PROVIDED TEXT =
"Sharing writing successes - and rookie mistakes - since 2006"

Thursday, June 28, 2012

(#) Our Writing World is today



Just a quick updated blog entry for this little experiment of ours...


...And a reminder, that on the 5th July, those of us who are #amwriting can tweet the latest 100 characters of their work under the hashtag #ourwritingworld for all of Twitterdom to read. 
But as there's also quite a few writers out there who don't use Twitter, you can still post the last 100 chars here as a comment to this post, or you can e-mail me at mfwcurran@talktalk.net.


My deal to you all, is that I will copy and paste these entries into a blog post along with your twitter names. It will be a very fractured narrative, possibly poetic, possibly chaotic, but if it works - if it gets enough publicity and enough people do it - we could have ourselves a world snapshot of writers doing what they love and telling everyone about it.


We've had a few writers publicly (and privately) saying they're up for this so it should be fun.

(Oh yeah, PLS RT!)

Monday, June 25, 2012

Celebrating short stories Part 3:Why Short Stories Aren’t Green by Aliya Whiteley



About the guest blogger:

Aliya Whiteley is the author of numerous short stories and the books, Three Things About Me, Light Reading and Mean, Mode, Median. Her most recent short stories will appear in The First Book of Classical Horror Stories, and a collection of short speculative fiction to be published by Dog Horn Publishing later this year.
 



What’s your favourite colour? 

Whenever I’m asked that question, I say green. Green is a beautiful colour. Green is the colour of leaves and grass and kiwi fruits. Telling everyone that green is my favourite colour says something about me as a person. I’m a natural kind of person. You would like to go hiking with me, and maybe you’d make the assumption that I’d cook you a great meal that involves really fresh salad. 

But it’s a lie. I do like the outdoors and fruit and healthy stuff occasionally, but would I choose it over a roaring fire and a packet of barley sugars on a winter’s day? Maybe I should say my favourite colour is orange. I’m also a sucker for clear skies and lakes; and blue does suit my complexion. For the sake of argument, I’ll tell you green is my favourite colour but the truth is that there’s no such thing as my favourite colour. It changes from season to season, from hour to hour. 

My writing is no different.

When I first started writing, if you’d asked me what kind of writer I was, I would have told you that I wrote romance. This is true. I wrote terrible romances and I’m glad none of them survive today. I discovered I couldn’t fit in the box of the romantic storyline; I got the urge to write long paragraphs about politics or to present an entire chapter in a long column. So I decided I should be a literary novelist instead.

ACTIVITIES =
1. According to the blog page, which publisher will bring out the collection of short speculative fiction that includes Aliya Whiteley's recent stories?
2. Extract from the blog page the passage that begins at the words "Monday, June 25, 2012" and stops after "Publishing later this year.".
Rely on the blog page alone.

DATA PROVIDED =
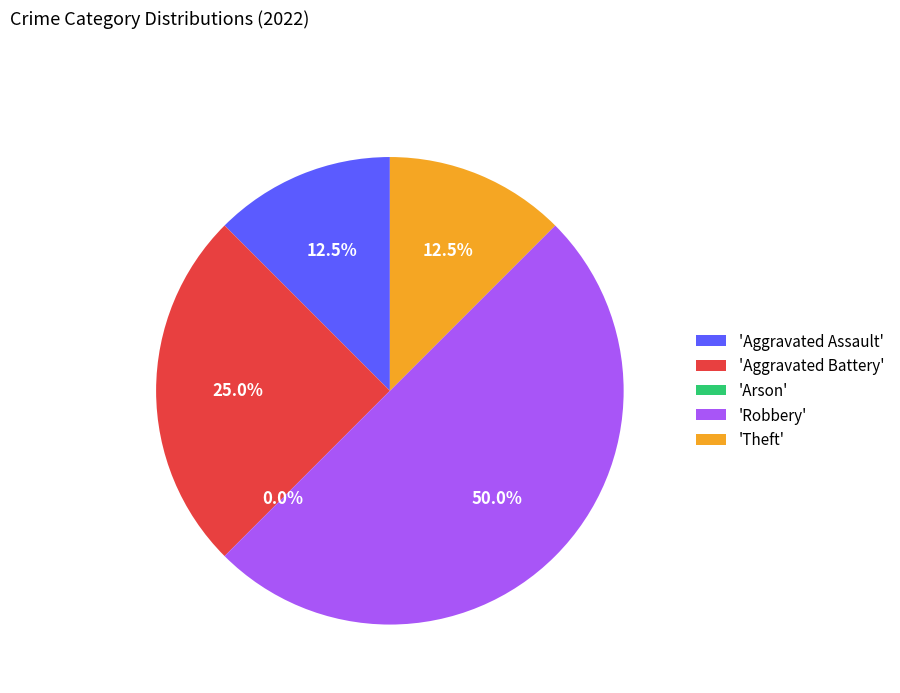

Which slice is the largest?

Robbery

YOUR WRITTEN ANSWERS =
1. Dog Horn Publishing.

2.
Monday, June 25, 2012

Celebrating short stories Part 3:Why Short Stories Aren’t Green by Aliya Whiteley



About the guest blogger:

Aliya Whiteley is the author of numerous short stories and the books, Three Things About Me, Light Reading and Mean, Mode, Median. Her most recent short stories will appear in The First Book of Classical Horror Stories, and a collection of short speculative fiction to be published by Dog Horn Publishing later this year.